We may assume that the “good looking young lady” was Rebecca Salsbury. She would have been invited to the party because of the Dewald family’s ties to ECS, from which the vivacious young woman had graduated three years after Strand. They may already have seen each other at alumni events, in which Rebecca took an active part. A leader during her school years, she had opinions about many things, including art and politics. What was more, her long dark hair, oval face, and lithe form gave her a resemblance to Georgia.

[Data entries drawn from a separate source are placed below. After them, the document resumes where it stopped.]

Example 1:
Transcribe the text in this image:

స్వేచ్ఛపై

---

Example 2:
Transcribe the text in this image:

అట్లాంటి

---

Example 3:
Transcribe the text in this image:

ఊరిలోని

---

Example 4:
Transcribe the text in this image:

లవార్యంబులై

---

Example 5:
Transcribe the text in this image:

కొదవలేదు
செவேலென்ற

Though it was unclear in which branch of the arts Rebecca might excel, she, too, had artistic ambitions. At ECS, she had enjoyed gymnastics while also writing theatricals, plays, and poems; in recent years, she had composed songs with her brother, resulting in the publication of their Book of Children’s Songs. In the spirit of ECS’s emphasis on civic-mindedness, she also wrote a pro-Wilson play, At the World Peace Table, and collaborated with William Allen of the Institute for Public Service on Liberty the Giant Killer, a book that drew the lessons of the war for children. Rebecca illustrated these moralizing tales with stick figures meant to inspire readers to paint their own pictures or enact their favorite story.
After graduation, Rebecca had trained as a kindergarten teacher at the ECS Normal School, taking courses in art, nature study, and educational theory. In her ad
dress as valedictorian, she recalled the day that she heard two waifs singing her songs in a tenement courtyard and her dream of “little children…singing all over the world.” But her first teaching experience, at a charity kindergarten, did not live up to this vision. Disillusioned, she resigned from her job, learned to type, and became a medical secretary—a career that proved no more stimulating. When she and Paul met, Rebecca was at loose ends, she later told him, “swinging crazily along, perhaps missing the important things.”

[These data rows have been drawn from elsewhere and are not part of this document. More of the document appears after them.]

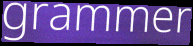
grammer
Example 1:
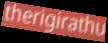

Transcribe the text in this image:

therigirathu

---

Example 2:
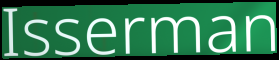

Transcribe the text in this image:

Isserman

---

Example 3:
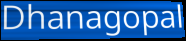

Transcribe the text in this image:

Dhanagopal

On meeting her, new acquaintances learned that her ideas had been shaped by her reverence for her father and her glamorous upbringing in the days of his successful business venture, Buffalo Bill’s Wild West Show. Though short in stature, Nate Salsbury loomed larger in Rebecca’s imagination than his flamboyant partner, William F. Cody, at the time one of the best-known Americans in the world. Salsbury always claimed that as manager of the show for twenty years it was he, not Cody, who had molded its enactment of the country’s westward expansion. Over time, Salsbury acquired a great many shares in the show; his death in 1902 burnished his family’s image of him as the mastermind behind one of the best-known cultural phenomena of the day.

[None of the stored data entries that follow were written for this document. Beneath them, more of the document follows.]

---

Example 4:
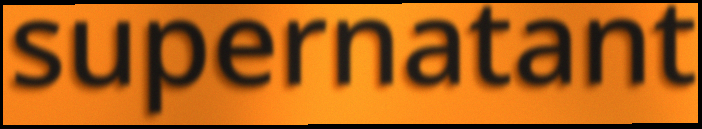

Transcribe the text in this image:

supernatant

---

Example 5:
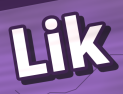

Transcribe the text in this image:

Lik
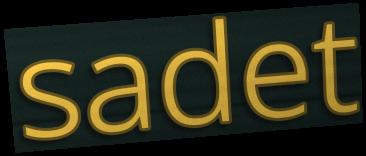
sadet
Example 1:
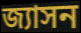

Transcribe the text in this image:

জ্যাসন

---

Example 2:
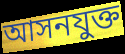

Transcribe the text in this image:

আসনযুক্ত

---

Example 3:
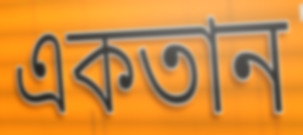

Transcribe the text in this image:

একতান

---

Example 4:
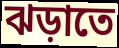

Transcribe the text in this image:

ঝড়াতে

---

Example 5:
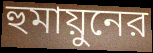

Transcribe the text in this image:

হুমায়ুনের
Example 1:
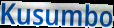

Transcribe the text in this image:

Kusumbo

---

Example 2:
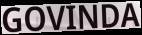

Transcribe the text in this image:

GOVINDA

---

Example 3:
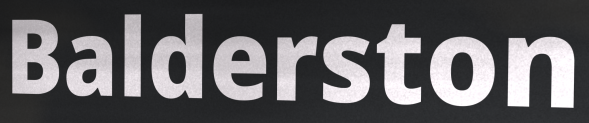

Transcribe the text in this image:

Balderston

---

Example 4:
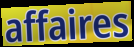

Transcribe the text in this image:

affaires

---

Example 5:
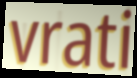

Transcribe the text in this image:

vrati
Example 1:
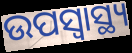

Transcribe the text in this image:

ଉପସ୍ୱାସ୍ଥ୍ୟ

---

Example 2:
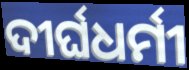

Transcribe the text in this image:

ଦୀର୍ଘଧର୍ମୀ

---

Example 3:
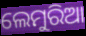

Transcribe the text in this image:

ଲେମୁରିଆ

While a recent history of the Wild West Show calls Salsbury’s claims “self-aggrandizing,” it is true that during his partnership with Cody, what had been a ragtag rodeo became the polished production that toured European capitals and attracted patrons like Pope Leo XIII and Queen Victoria. Rebecca grew up listening to Nate’s stories about taking the cast of cowboys, Indians, horses, and cattle to England and staging both public presentations and private performances for Victoria’s Golden Jubilee. On the show’s return to London in 1891, when Rebecca and her fraternal twin, Rachel, were born, Salsbury told journalists that the pageant illustrated the actual making of the West. Thousands of Europeans embraced the spectacle; Nate’s children saw him as a statesman without portfolio.